WHAT YOU ARE ASKED TO DO:
Which lines in the material below contain the word "цели"? Find each one and copy it in full, counting only matches with the same capitalization.

Collected data
= = = = = = =
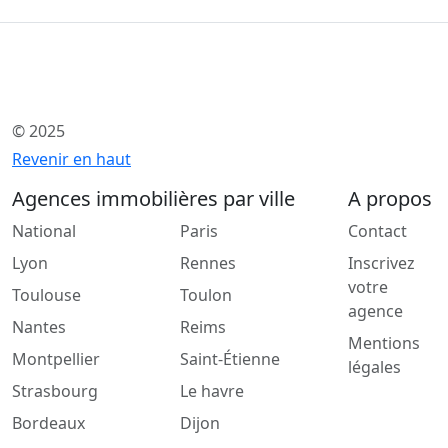
© 2025
Revenir en haut
Agences immobilières par ville
A propos
National
Paris
Contact
Lyon
Rennes
Inscrivez
votre
Toulouse
Toulon
agence
Nantes
Reims
Mentions
Montpellier
Saint-Étienne
légales
Strasbourg
Le havre
Bordeaux
Dijon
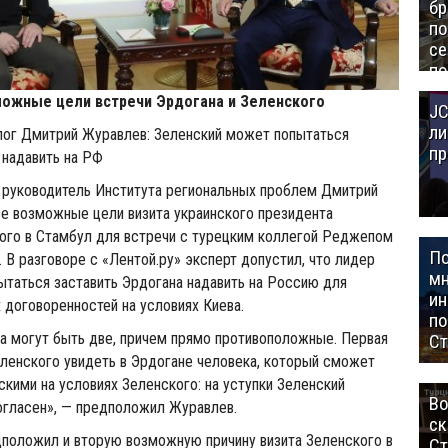
бр
п
се
по
Це
ожные цели встречи Эрдогана и Зеленского
JC
Аз
ли
лог Дмитрий Журавлев: Зеленский может попытаться
пр
 надавить на РФ
 руководитель Института региональных проблем Дмитрий
е возможные цели визита украинского президента
ого в Стамбул для встречи с турецким коллегой Реджепом
П
 В разговоре с «Лентой.ру» эксперт допустил, что лидер
мн
таться заставить Эрдогана надавить на Россию для
ин
договоренностей на условиях Киева.
п
та могут быть две, причем прямо противоположные. Первая
Ст
ленского увидеть в Эрдогане человека, который сможет
скими на условиях Зеленского: на уступки Зеленский
Во
огласен», — предположил Журавлев.
ск
положил и вторую возможную причину визита Зеленского в
Ст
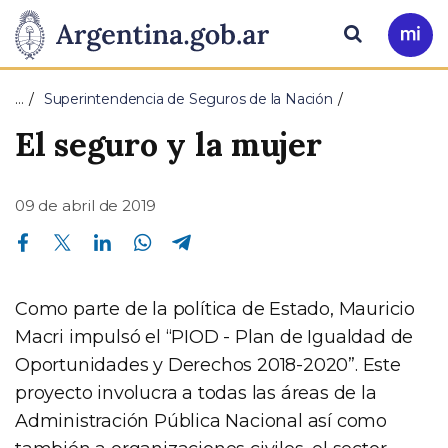
Pasar al contenido principal
Presidencia
Buscar
Ir
a
de
Mi
…
Superintendencia de Seguros de la Nación
Arg
la
El seguro y la mujer
Nación
09 de abril de 2019
Compartir en Facebook
Compartir en Twitter
Compartir en Linkedin
Compartir en Whatsapp
Compartir en Telegram
Como parte de la política de Estado, Mauricio
Macri impulsó el “PIOD - Plan de Igualdad de
Oportunidades y Derechos 2018-2020”. Este
proyecto involucra a todas las áreas de la
Administración Pública Nacional así como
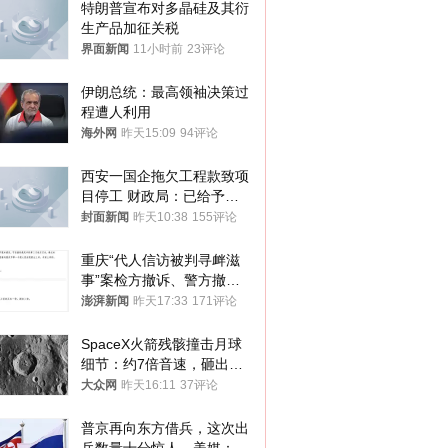
特朗普宣布对多晶硅及其衍
生产品加征关税
界面新闻
11小时前
23评论
伊朗总统：最高领袖决策过
程遭人利用
海外网
昨天15:09
94评论
西安一国企拖欠工程款致项
目停工 财政局：已给予处
分，正督促整改
封面新闻
昨天10:38
155评论
重庆“代人信访被判寻衅滋
事”案检方撤诉、警方撤
案，两被告人获国赔
澎湃新闻
昨天17:33
171评论
SpaceX火箭残骸撞击月球
细节：约7倍音速，砸出直
径约30米撞击坑
大众网
昨天16:11
37评论
普京再向东方借兵，这次出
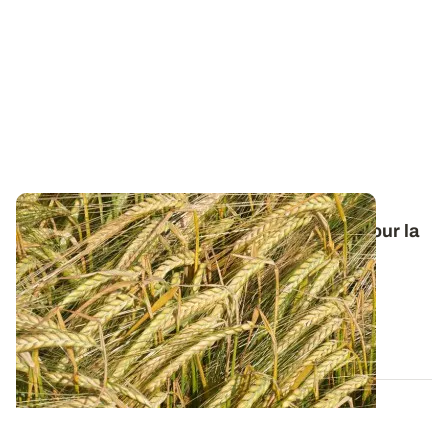
Orge de printemps : nos préconisations pour la
campagne 2026
Retrouvez tous les résultats d’essais de la dernière
campagne et nos préconisations pour...
13 FÉVR. 2026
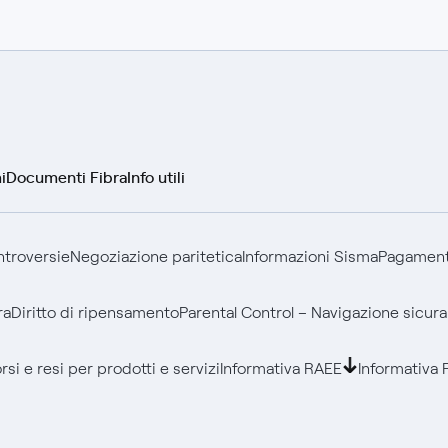
i
Documenti Fibra
Info utili
ontroversie
Negoziazione paritetica
Informazioni Sisma
Pagamenti
ra
Diritto di ripensamento
Parental Control – Navigazione sicura
si e resi per prodotti e servizi
Informativa RAEE
Informativa 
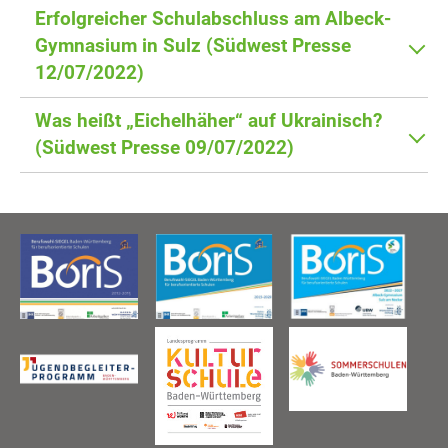
Erfolgreicher Schulabschluss am Albeck-
Gymnasium in Sulz (Südwest Presse
12/07/2022)
Was heißt „Eichelhäher“ auf Ukrainisch?
(Südwest Presse 09/07/2022)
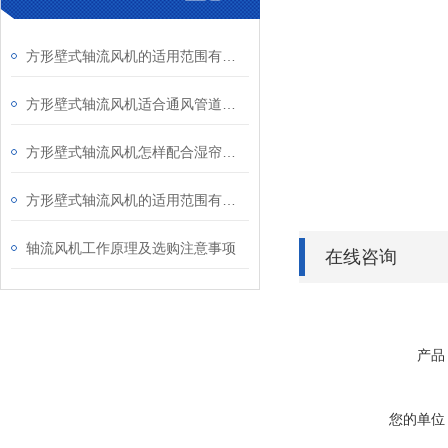
方形壁式轴流风机的适用范围有哪些？
方形壁式轴流风机适合通风管道阻力较小的场所
方形壁式轴流风机怎样配合湿帘使用？
方形壁式轴流风机的适用范围有哪些？
轴流风机工作原理及选购注意事项
在线咨询
产品
您的单位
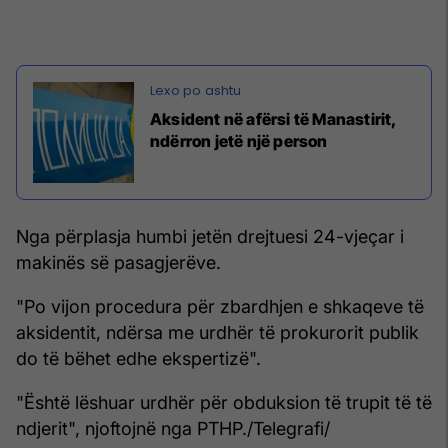
Aksident në afërsi të Manastirit,
ndërron jetë një person
Nga përplasja humbi jetën drejtuesi 24-vjeçar i
makinës së pasagjerëve.
"Po vijon procedura për zbardhjen e shkaqeve të
aksidentit, ndërsa me urdhër të prokurorit publik
do të bëhet edhe ekspertizë".
"Është lëshuar urdhër për obduksion të trupit të të
ndjerit", njoftojnë nga PTHP./Telegrafi/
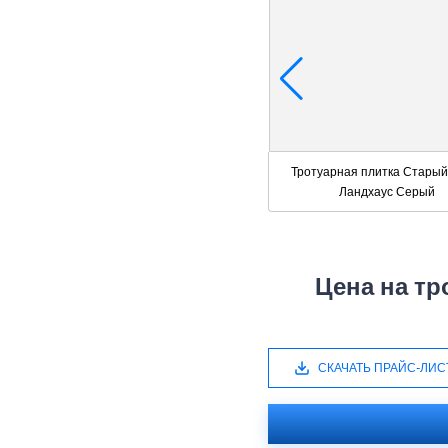
Тротуарная плитка Старый
Ландхаус Серый
Цена на тр
СКАЧАТЬ ПРАЙС-ЛИС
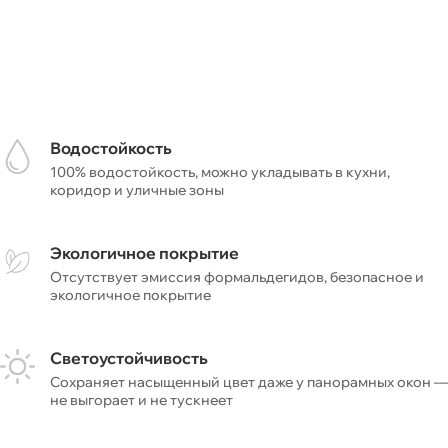
Водостойкость
100% водостойкость, можно укладывать в кухни,
коридор и уличные зоны
Экологичное покрытие
Отсутствует эмиссия формальдегидов, безопасное и
экологичное покрытие
Светоустойчивость
Сохраняет насыщенный цвет даже у панорамных окон —
не выгорает и не тускнеет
= = = = = = =
ANSWER FOR THIS EXERCISE:
ожные цели встречи Эрдогана и Зеленского
е возможные цели визита украинского президента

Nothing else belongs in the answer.